Saturday, January 5, 2008

Wedding rings without lovers' hands are just rings.

Unpacking is a process that takes me days, weeks even. I've been back from Georgia for five days now and piles of clothing and objects I removed from my suitcases (but with which I did little else) were slowly spreading across my floor, threatening to take over. Tonight I finally put most of my clothes away and moved on to peeking into the pile of small boxes containing jewelry and other small objects I brought back with me. Poking through the contents of one, I came across something I'd stuck in my bag almost as an afterthought when going through an old jewelry box at home--my step-grandfather's wedding band.

Both my maternal and paternal grandparents divorced, and both my grandmothers remarried. Neither grandfather did, so I ended up with four grandfathers and two grandmothers. Unfortunately none of the four grandfathers lived long enough for me to know them well. The grandmothers fared better. I was quite close to my maternal grandmother, and the wedding band in question was given to me by her one day when I was at her house. I had seen it around before, I think in the kitchen after my step-grandfather died. Though the details are fuzzy, I must have asked her about it, asked her whose it was. She told me that it was Roy's and that I could have it.

The significance of the exchange escaped me until just now. I was young; I took it home and tried it on all my fingers, and of course it fit none of them. I experimented with wearing it on a chain around my neck, but I abandoned it shortly for other, more sparkly pendants. It has sat untouched in my jewelry box at my parents' house for many years. Tonight, taking it out, I again tried it on all my fingers (it still doesn't fit, of course). I turned it over and examined it closely. It's a fairly simple gold band with five tiny diamonds forming a gently curved diagonal across the widest part. It's just a man's wedding ring.

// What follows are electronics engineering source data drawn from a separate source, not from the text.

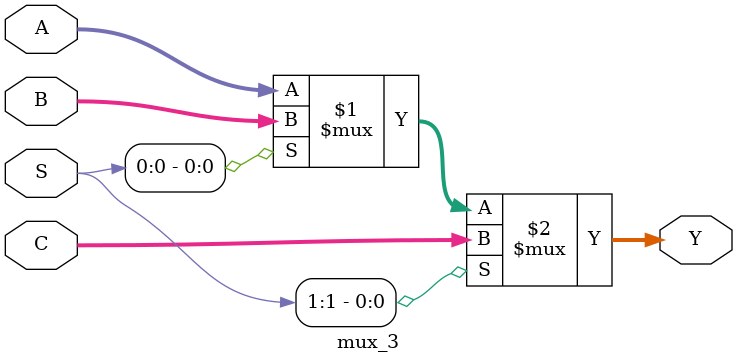
<source format=sv>
`timescale 1ns / 1ps


module mux_3(
input logic [31:0] A, B, C,
input logic [1:0] S,
output logic [31:0] Y
    );

assign Y = (S[1])? C:((S[0])? B:A);

endmodule
</source>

But it was my grandmother's husband's wedding ring. I have no idea why she gave it to me, and she is no longer alive for me to ask.

I don't remember her making me promise to take good care of it, to keep it safe because it was special. She simply gave it to me. She had often easily handed over other objects I'd admired, so of course being a child, I thought nothing of it. Now as an adult, it seems strange to me that she would just hand over her deceased spouse's wedding band to a child as if it were a cookie or a doll.

You often hear of elderly people holding on to their spouses' wedding rings after their deaths, keeping the bands close until the day they die. I suppose the rings serve as a comfort to these people, of a reminder of a love and a commitment they once held dear and that shaped who they are in innumerable ways. I understand this; I'd be inclined to the same sentimentality. Being sentimental, one of my first thoughts tonight was that maybe she chose to give it to me as opposed to any of her other eight grandchildren (or five children) because she thought I was special, thought I would understand more, thought I would be more responsible for it than any of the others.

Maybe, but I doubt it.

Then, being also a touch cynical, I thought that because it was her second husband's wedding ring, perhaps it didn't mean as much to her.

Knowing how much love my grandmother was capable of giving, I don't think that's the reason, either.

I think my grandmother was just different. Once she let go of the physical person and internalized the experience and memories of her husband, she was able to simply let go of the physical objects associated with him. Without him, his things meant nothing. What she carried inside of her was more representative of him than any ring or article of clothing would ever be again.

I suppose what my grandmother might have been telling me, in a way, is that the true gifts we get from people are intangible; they are moments shared with those we love, etched always in our memories--a sideways smile through barely opened eyes first thing in the morning; fits of riotous laughter shared rolling on the floor; top-volume, windows-down sing-alongs to hair metal or Broadway musicals while driving; unexpected conversations around the kitchen table that last for hours past dinner and then bedtime; just the right hug given at just the right instant. A wedding ring doesn't mean anything; the real gift is looking into someone's eyes, knowing there's complete truth in the statement "we're in this together," and finally understanding what commitment means. The moments we have with each other, the love we share, and the memories we tuck away are the only treasures we can keep with us forever; everything else is essentially disposable.

I'll never know my grandmother's real motivation behind giving that ring to me, but I do know that, all these years later, it means something to me. Perhaps what I get from it is not what the wedding ring designer intended for the band, but I think it's significant nonetheless.